> **Task requirements**:
Copy out each line below in which the string "Mattannur" appears.

> **Data**:
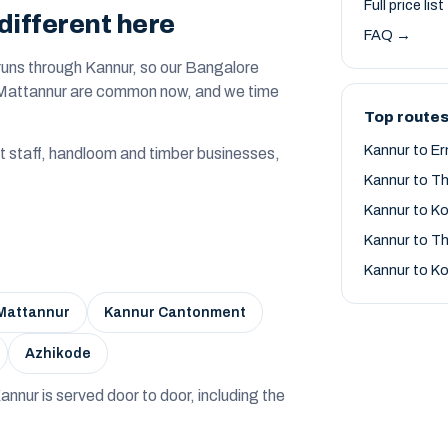
Full price lis
different here
FAQ →
runs through Kannur, so our Bangalore
t Mattannur are common now, and we time
Top routes
Kannur to E
t staff, handloom and timber businesses,
Kannur to T
Kannur to K
Kannur to Th
Kannur to K
Mattannur
Kannur Cantonment
Azhikode
— Kannur is served door to door, including the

> **Solution below**:
t Mattannur are common now, and we time
Mattannur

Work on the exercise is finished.